Chains 410 vs 415 drive chain, catasrophic failure brand new engine

I agree, forget the 410 or 415 chain. Go with the #41 chain. It is REALLY forgiving to any slight misalignments of the rear sprocket and also chain slack.

For the heck of it I have about 2 inches of play in my chain and rode a 10 mile ride today and it never once jumped the sprocket.

No matter how hard I tried I could never get the bmx chain to stay on the sprocket. I was also really afraid of higher speeds of the chain locking up the rear wheel as it did a few times at lower speed.
 
How does it work differently? I am hearing the stories though and buying the chain tomorrow. Perhaps it is the flexibility of the chain or how the links can move freely.
 
How does it work differently? I am hearing the stories though and buying the chain tomorrow. Perhaps it is the flexibility of the chain or how the links can move freely.

The #41 chain is wider and fits the teeth better. Because it is wider the teeth have more room to move around to any misalignments. When you see the #41 chain you may think it is not going to work at first but trust me it will.
 
I just got a 415 KMC "extreme" chain in the mail with my order from Niagara Cycle.

I can't use it because it rubs on the spokes of the rear wheel.

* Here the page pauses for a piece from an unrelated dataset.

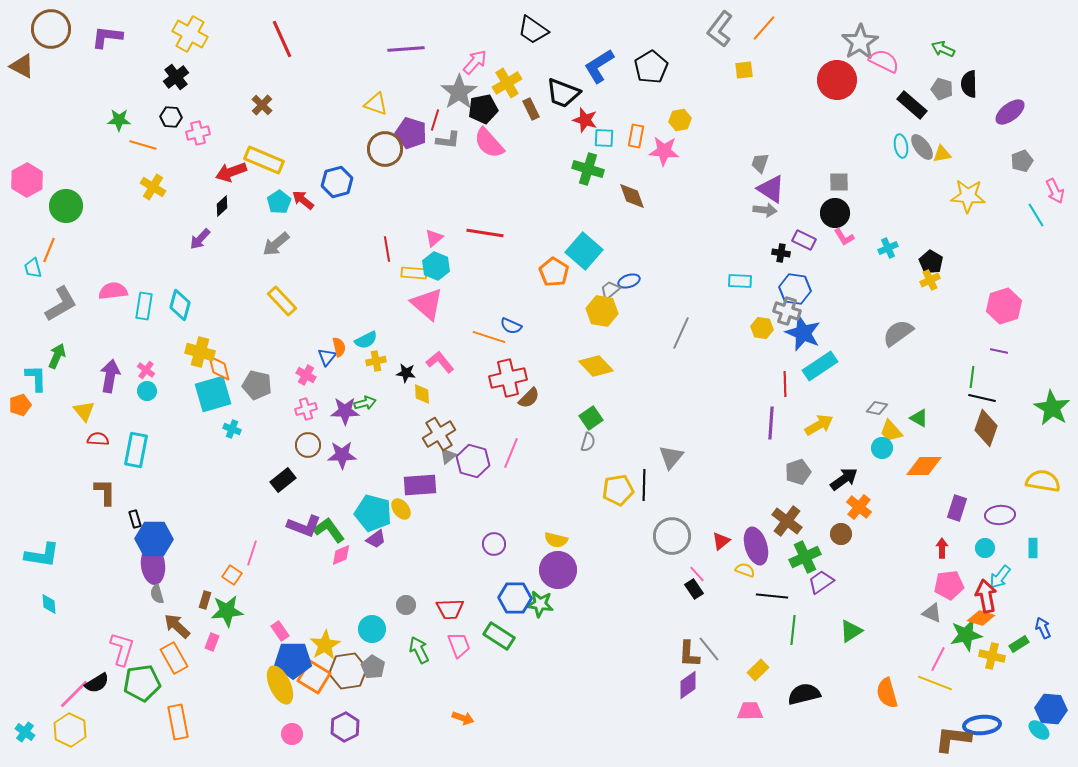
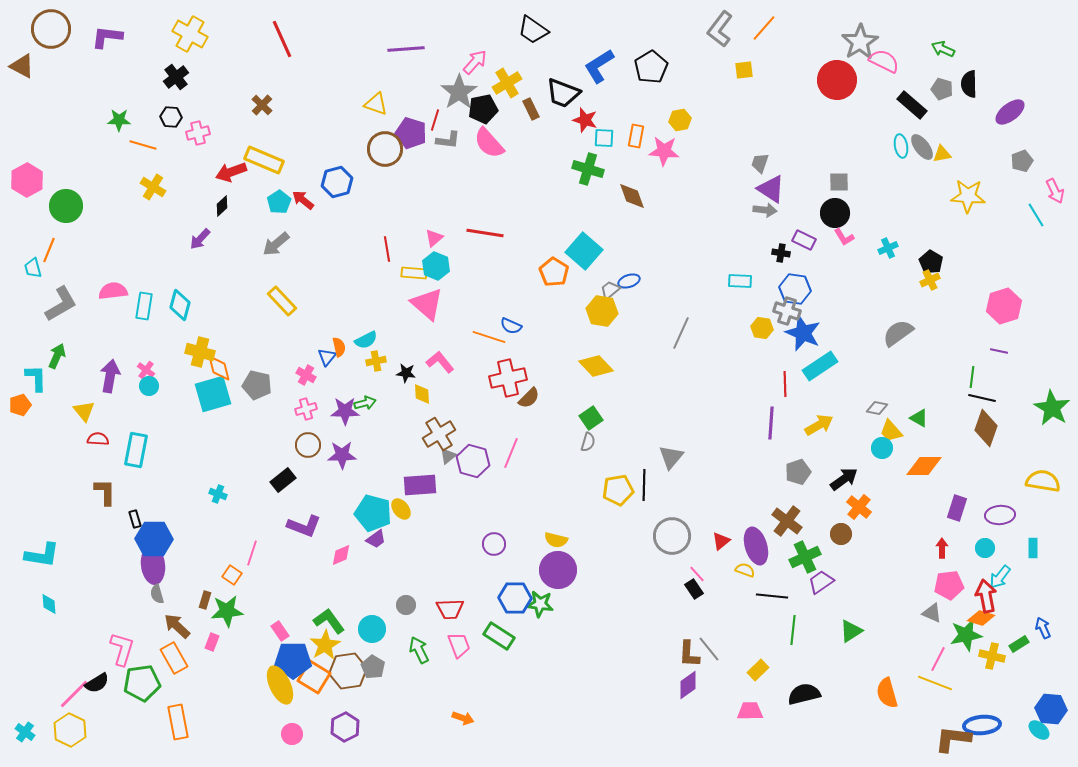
cyan circle at (147, 391): moved 2 px right, 5 px up
cyan cross at (232, 429): moved 14 px left, 65 px down
green L-shape at (329, 530): moved 91 px down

It looks really cool though. And it weighs a lot!

I will look at the hardware store and see if they have that industrial chain for garage doors etc that looks like a black, heavy duty bicycle chain, more like a regular bike chain than this 415 monster chain.

I may sell it with the half link and quick links i got for it in the classifieds. Not even fully installed. I put it around the cog and can't even use it. oh well.
 
Hey happycheapskate. Do you have the rear sprocket mounted so that it is
"dished" away from the spokes? I've never seen a chain so close to the wheel that it could hit the spokes. Even with the wide #41 on my original set-up it didn't come close to hitting mine. Just a thought.
Tim
 
Yes, the cog is mounted so the teeth are away from the spokes. The cog is mounted directly on the hub (Hi Stop coaster hub), with 1 rubber donut on the other side of the spokes, with the half-moon plates. This works very well, with the narrow chains and tires about 26x2.0 or skinnier.
 
Step one.

I ordered a sprocket cover for 8 bucks total from spooky, and I ordered a #41 chain from ACE Hardware(thx 4 the link a/c man) which came to about $18. Still have to see if Chase will let me contest that :censored: piston bikes charge.

I am thinking about getting some 1/4" longer cover bolts and some washers (as big as I can get 'em) to increase the surface area holding the cover on. Then I'll bolt the broken bolt hole to the new cover and run a piece of bailing wire between the back of my top right bolt and the clutch cable eye for extra stability. Spooky sells the bottom housings for 20-30 dollars, and I will probably eventually tear the engine down and replace the housing. For now though i just want to get her back on the road as cheaply as possible.

With the #41 chain and Spooky's HD wheel this thing should be a tank. Except of course for my J-rig.:cry: Ill let y'all know how it turns out.

Also I'll be updating my thread in the "Parts & Accesories" forum with an HD Wheel review once I get this fixed and I can finally put some miles on it. You know.. just in case anyone cares.:whistle:
 
Don't forget the metal&epoxy putty aka Bondo or Jb Weld.

PS If its Aluminum, and you are binding it together anyway, there might be some type of aircraft grade aluminum compatible cement (airplane glue, hobby glue) that will work better.
 
I had a grubee kit with stock chain. same issues you described minus breaking cover. it locked up do to allignment and broke chain+1 got 415 chain and didnt break after re allignment. a couple skid marks, But boxers clean. All in working order.
 
For those who don't know, the grubee chain has roll-pins in each link, (inner plates), while most common bicycle chains only have indentations where the pin holes are punched, that the little rollers turn on. This is why bicycle chains "stretch" as the indentations wear down, and why bicycle chains are marked "not for motor vehicle use."

I'm still using my grubee chain but looking for another chain. Tractor Supply didn't have anything I could use. All were too wide, or had the wrong pitch (the 35 looks to be the right width, but has a short link that doesn't fit on the bicycle cog).

If the chain does skip on the driver cog and lock up, you may be able to get it loose by loosening the wheel, and removing the cover. If its not damaged badly, you can work the chain out, undo the quick link, and re install the chain. Remove your spark plug, and you can use a needle nose plier or about anything to pull the chain over the driver cog easily.